# Another texture match thread.



## Dave'sHammer (Mar 2, 2015)

New member. I am a handyman and I recently picked up a good sized property management contract. These homes are a part of a company that cares for the disabled and consequently I am constantly patching holes in the walls. I have run into a texture in several of the houses that I can't match no matter what I try. I have tried just about everything I can think of including brooms and wooden floats. 

The strokes are pretty broad and I am starting to think that maybe it was done with a roller, but they twist and turn so much I cant really see how someone could physically do it. I would be very appreciative of any help you guys could give me.


----------



## moore (Dec 2, 2010)

My Eyes are bad ... Some close up pics ???


----------



## Dave'sHammer (Mar 2, 2015)

Here are some closeup shots. About as close as I could get without getting all blurry. I appreciate you guys looking at this for me.


----------



## Sammy1979 (May 24, 2014)

Welcome aboard! I'll see if I can play around later with it, looks rolled on, brushed then slicked out with a trowel. Maybe a wallpaper brush or an old school block brush. Either way it definitely looks slicked out after


----------



## endo_alley (Nov 2, 2013)

[Items from a data source]
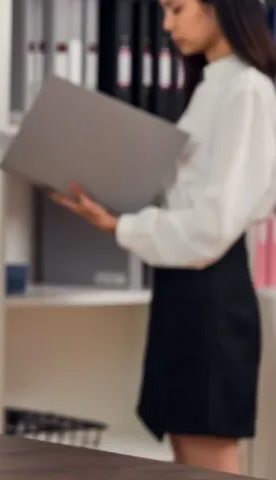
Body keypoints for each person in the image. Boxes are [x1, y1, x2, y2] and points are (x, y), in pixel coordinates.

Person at [51, 0, 276, 473]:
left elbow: (213, 226)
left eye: (177, 9)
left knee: (207, 455)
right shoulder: (211, 84)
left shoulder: (248, 89)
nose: (166, 25)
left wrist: (121, 226)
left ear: (219, 9)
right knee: (184, 454)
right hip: (183, 288)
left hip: (212, 292)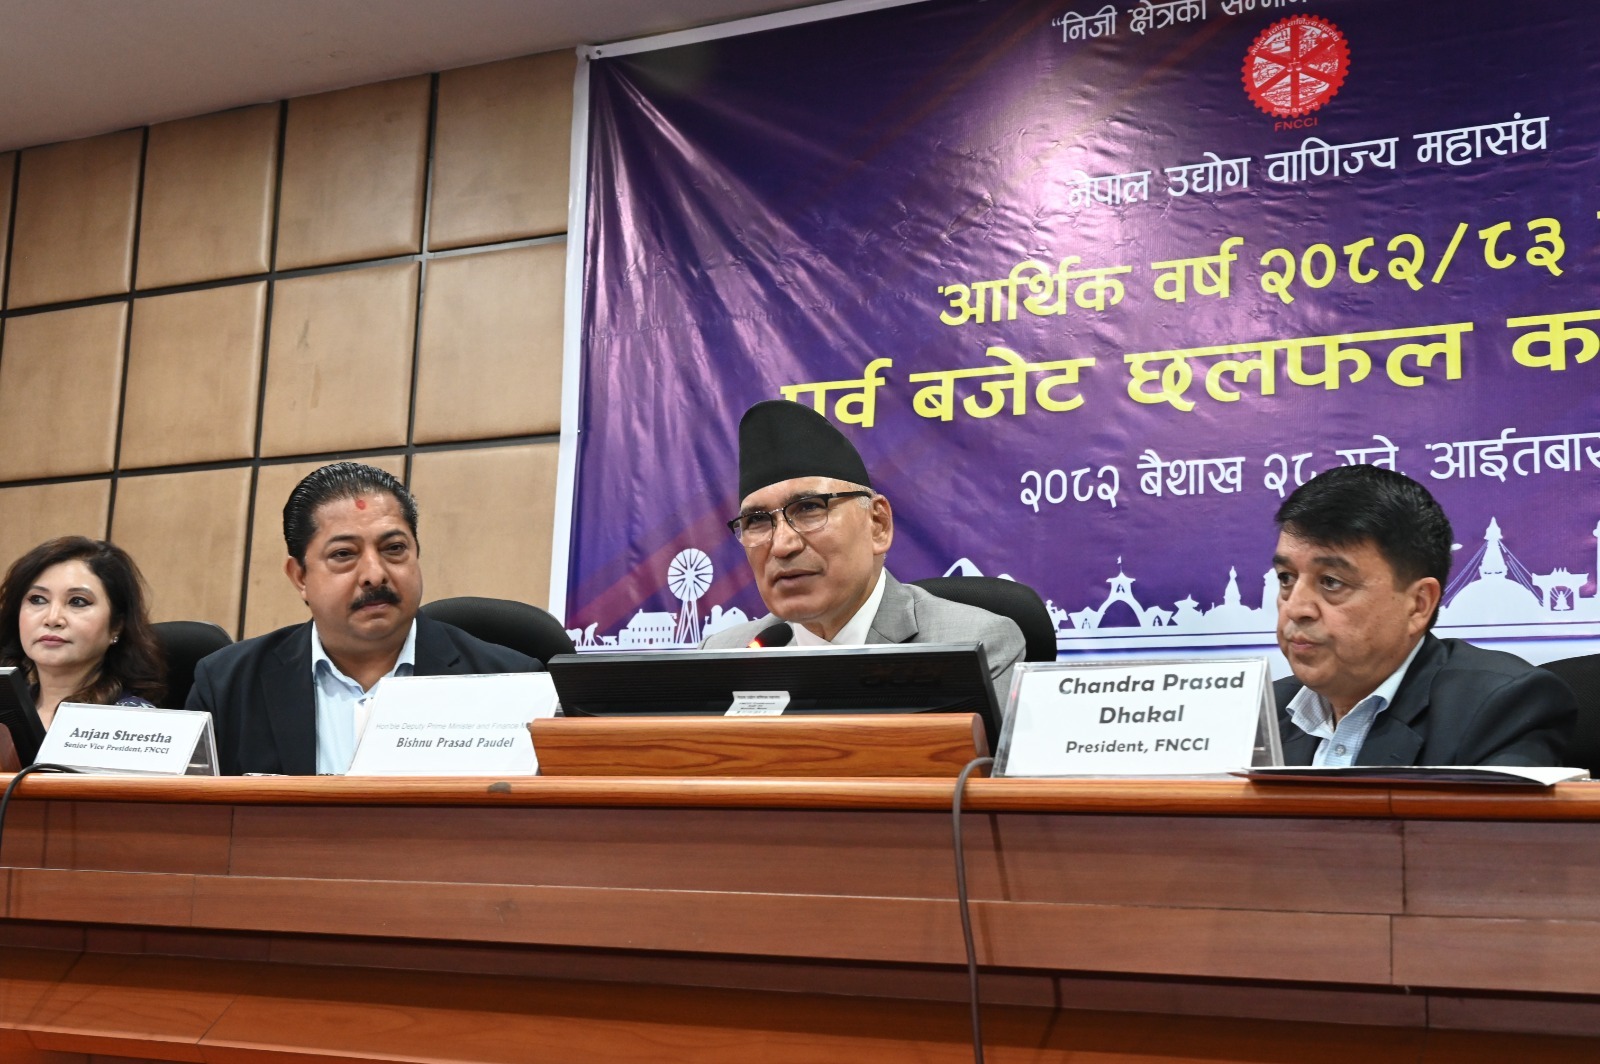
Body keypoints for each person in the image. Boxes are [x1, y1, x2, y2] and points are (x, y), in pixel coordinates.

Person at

- [Work instruction]:
Print the whole forum thread above about matching a wall texture, word for word.

- [Answer for the task]:
# Another texture match thread.



## Dave'sHammer (Mar 2, 2015)

New member. I am a handyman and I recently picked up a good sized property management contract. These homes are a part of a company that cares for the disabled and consequently I am constantly patching holes in the walls. I have run into a texture in several of the houses that I can't match no matter what I try. I have tried just about everything I can think of including brooms and wooden floats. 

The strokes are pretty broad and I am starting to think that maybe it was done with a roller, but they twist and turn so much I cant really see how someone could physically do it. I would be very appreciative of any help you guys could give me.


----------



## moore (Dec 2, 2010)

My Eyes are bad ... Some close up pics ???


----------



## Dave'sHammer (Mar 2, 2015)

Here are some closeup shots. About as close as I could get without getting all blurry. I appreciate you guys looking at this for me.


----------



## Sammy1979 (May 24, 2014)

Welcome aboard! I'll see if I can play around later with it, looks rolled on, brushed then slicked out with a trowel. Maybe a wallpaper brush or an old school block brush. Either way it definitely looks slicked out after


----------



## endo_alley (Nov 2, 2013)